脇道の思い
時間がずれただけ問題はない!
と思いたい!
砂漠の中を走る四人の肌に、若干の湿り気が届いてきた。二、三日ひた走ったところで、ようやく『大いなる川』が見えてきたのだ。
到着前に四人以外にいなくなったのは、実のところ帝国の追っ手が厳しかったのがある。兵士たちはもとよりトゥルシャナたちとは行動を共にする気は無かったため、早々に小さな村が見えたところで離脱を始めた。
ここからは分断した方が身軽になって動きやすいだろう。
荷の中の不必要な分や金をヌァザが差し出すと、村人たちはあっさりと砂蜥蜴が来たことを黙ると約束してくれた。
どうも村の税金がひどいらしく、あちらこちらでやつれかけている人々が目に留まって、ヌァザは心を痛めていたようだが、他国に戦争を仕掛けようとしている国をなんとかする方がいいとため息をついた。
その場しのぎでいくらか援助したところで、高が知れているからだ。可哀想だと道端の犬に餌をやって、他は見て見ぬふりをする方が、よほど不誠実だ。
例え、道で行き倒れようと。
ヌァザは誰かを助けることはしない。今だって、口止めにヌァザの部下の面倒を見てもらう代わりに荷のいくらかを差し出したのだから、容赦しているわけではない。
ジギシャはヌァザの庇護下にいる特例だ。彼はヌァザの養子であり、初めてヌァザが助けた人間でもあった。そして、ようやっとヌァザが助ける行為に責任が伴うと気づいた。
いや、ジギシャがわざと気づかせた。
ジギシャは、ヌァザに少なくとも感謝していた。それがゆえに自分がヌァザの物を食いつぶすような気がして、そして、ヌァザの優しさにつけ込んだものが出ると考えて、わざと孤児を引き入れたり、孤児に盗みを働くよう唆したりして、悪意を学ばせた。
一度はこっぴどく手痛い目にあわされたヌァザは、無闇矢鱈に相手を助けることをやめて、ジギシャにもある程度厳しく接するようになった。
今回のトゥルシャナへの協力は、全くもってそうした方がヌァザの生存率が上がるからだ。
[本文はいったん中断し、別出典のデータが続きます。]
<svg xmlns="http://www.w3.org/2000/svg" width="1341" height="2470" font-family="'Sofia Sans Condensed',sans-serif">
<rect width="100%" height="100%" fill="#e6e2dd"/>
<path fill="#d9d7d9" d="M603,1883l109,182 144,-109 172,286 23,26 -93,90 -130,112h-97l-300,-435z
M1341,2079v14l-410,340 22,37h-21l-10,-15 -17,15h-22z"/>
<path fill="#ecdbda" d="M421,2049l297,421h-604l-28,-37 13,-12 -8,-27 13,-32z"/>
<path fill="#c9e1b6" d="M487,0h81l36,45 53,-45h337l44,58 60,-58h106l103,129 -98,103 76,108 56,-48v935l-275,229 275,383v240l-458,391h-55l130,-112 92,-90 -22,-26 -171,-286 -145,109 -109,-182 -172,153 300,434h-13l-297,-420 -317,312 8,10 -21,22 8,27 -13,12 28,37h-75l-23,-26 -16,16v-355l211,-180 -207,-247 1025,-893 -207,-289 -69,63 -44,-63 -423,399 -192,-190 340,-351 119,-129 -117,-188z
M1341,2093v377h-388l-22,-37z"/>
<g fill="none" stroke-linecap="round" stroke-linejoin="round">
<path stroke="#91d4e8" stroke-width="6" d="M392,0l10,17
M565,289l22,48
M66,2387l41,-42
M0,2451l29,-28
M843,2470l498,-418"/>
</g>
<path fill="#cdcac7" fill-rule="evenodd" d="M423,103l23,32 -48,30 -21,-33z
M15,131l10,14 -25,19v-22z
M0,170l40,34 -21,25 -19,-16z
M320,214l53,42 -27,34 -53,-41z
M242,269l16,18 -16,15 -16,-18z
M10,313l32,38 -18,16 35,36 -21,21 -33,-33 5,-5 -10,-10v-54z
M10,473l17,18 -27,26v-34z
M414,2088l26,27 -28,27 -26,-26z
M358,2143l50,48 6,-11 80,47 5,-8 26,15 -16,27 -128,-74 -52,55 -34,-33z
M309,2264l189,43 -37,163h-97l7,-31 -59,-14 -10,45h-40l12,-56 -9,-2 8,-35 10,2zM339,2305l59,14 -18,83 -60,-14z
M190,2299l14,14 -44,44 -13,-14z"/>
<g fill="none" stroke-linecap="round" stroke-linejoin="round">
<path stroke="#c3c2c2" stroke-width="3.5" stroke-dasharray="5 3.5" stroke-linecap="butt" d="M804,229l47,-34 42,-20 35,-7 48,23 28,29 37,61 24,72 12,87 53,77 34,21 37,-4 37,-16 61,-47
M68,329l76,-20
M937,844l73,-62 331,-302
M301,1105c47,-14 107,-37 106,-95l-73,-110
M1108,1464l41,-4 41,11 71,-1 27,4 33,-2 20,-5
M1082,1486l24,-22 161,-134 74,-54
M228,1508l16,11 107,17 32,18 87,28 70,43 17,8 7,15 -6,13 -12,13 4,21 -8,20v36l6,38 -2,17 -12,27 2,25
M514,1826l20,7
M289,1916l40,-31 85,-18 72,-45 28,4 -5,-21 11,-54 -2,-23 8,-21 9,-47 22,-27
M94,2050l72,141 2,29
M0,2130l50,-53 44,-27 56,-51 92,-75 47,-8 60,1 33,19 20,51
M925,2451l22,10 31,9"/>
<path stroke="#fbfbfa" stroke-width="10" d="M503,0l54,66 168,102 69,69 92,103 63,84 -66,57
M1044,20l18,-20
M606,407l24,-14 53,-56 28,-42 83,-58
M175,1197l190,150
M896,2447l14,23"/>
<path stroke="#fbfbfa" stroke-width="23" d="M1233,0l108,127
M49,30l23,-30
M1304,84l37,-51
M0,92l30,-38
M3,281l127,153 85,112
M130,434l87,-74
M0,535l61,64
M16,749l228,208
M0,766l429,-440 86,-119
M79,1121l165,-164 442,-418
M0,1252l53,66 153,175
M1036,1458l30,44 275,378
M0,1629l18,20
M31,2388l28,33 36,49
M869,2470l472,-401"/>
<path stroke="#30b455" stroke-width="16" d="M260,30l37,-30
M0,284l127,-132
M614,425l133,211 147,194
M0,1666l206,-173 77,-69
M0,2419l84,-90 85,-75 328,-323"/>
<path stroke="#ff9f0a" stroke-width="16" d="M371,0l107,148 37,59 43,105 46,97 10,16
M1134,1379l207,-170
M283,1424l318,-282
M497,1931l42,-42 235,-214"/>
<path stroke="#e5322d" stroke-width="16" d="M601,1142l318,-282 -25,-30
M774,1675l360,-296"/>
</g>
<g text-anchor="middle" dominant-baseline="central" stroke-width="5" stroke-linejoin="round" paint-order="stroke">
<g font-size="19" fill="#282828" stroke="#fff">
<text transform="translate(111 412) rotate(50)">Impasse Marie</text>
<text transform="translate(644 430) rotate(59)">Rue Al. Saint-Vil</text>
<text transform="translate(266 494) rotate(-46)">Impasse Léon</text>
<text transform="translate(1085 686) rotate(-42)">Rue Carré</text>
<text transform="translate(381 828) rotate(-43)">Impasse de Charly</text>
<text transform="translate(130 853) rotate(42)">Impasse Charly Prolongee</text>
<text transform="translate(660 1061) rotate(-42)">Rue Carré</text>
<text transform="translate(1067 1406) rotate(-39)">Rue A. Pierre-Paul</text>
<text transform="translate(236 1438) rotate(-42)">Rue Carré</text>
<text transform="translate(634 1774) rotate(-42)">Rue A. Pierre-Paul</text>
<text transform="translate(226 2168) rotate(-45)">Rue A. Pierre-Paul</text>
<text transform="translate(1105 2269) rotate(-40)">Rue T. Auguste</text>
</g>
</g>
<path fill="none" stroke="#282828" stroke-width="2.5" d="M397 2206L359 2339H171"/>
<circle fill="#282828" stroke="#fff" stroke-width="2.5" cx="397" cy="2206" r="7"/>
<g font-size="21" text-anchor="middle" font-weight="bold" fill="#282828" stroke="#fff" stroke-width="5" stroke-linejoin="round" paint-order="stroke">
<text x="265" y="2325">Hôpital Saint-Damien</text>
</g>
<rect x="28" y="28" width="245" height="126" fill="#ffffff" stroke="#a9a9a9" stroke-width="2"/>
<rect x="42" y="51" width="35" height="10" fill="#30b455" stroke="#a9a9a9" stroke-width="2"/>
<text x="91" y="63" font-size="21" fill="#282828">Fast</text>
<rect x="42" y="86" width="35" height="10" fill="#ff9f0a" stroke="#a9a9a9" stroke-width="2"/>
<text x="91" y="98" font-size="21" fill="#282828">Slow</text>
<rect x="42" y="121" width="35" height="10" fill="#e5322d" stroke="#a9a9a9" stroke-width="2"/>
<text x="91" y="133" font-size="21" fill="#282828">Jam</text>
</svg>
あのまま行けば即戦争は免れないし、それをなんとか免れたとして、誹りを受けることも考えなくてはならない。要するに、国外逃亡が兵士を現場でまとめる立場のヌァザにとっては、最も安全なのだ。
加えて、トゥルシャナたちと行動を共にすれば、もれなく簡単に敵を殺し、敵を見つけてくれる。敵に回せば恐ろしいが、味方とすればこの上なく頼もしい。
ジギシャは親指の爪を噛みつつ、粉っぽくなった唾液を飲み込む。そして、ちろりと視線を足のない子供に移す。
エルシャダという少女は、上機嫌で鼻歌を歌いつつ腕で体を振り子のようにしながら器用に移動した。自分の全体重をあの細い腕で支えているとはどうも考えづらい。
アルトハの血は、根っから戦闘に振り切れているのだと無理やり納得して、その鼻歌混じりの声を聞いていると、足元の砂蜥蜴が少しスピードをあげたような気がした。
確かに上手い。
上手いが、その口ずさむ歌詞がいただけない。ジギシャの耳には、『血濡れの剣を故郷に捧げよう』だの『憎き敵を殺し、首を掲げて凱旋し』だのというおどろおどろしい歌詞が聞こえてくるのだ。
近くで毎晩聞いていたら、気が変になりそうだと眉間にしわを寄せつつ、親指の爪を口に入れようとして、その手はヌァザに止められる。
「爪は噛むなと言っているだろうが。汚いぞ」
「あ、無意識に……」
唾液に濡れた指を体を覆う布になすりつけると、背後から冷たい気配がした。
「誰が洗濯をすると思ってるんだ……?」
頭をがっしりとその大きい手で捕まえられ、そのすぐ後に「もうそろそろ到着です」という声がするまで二人は不毛な攻防を繰り広げていたのだった。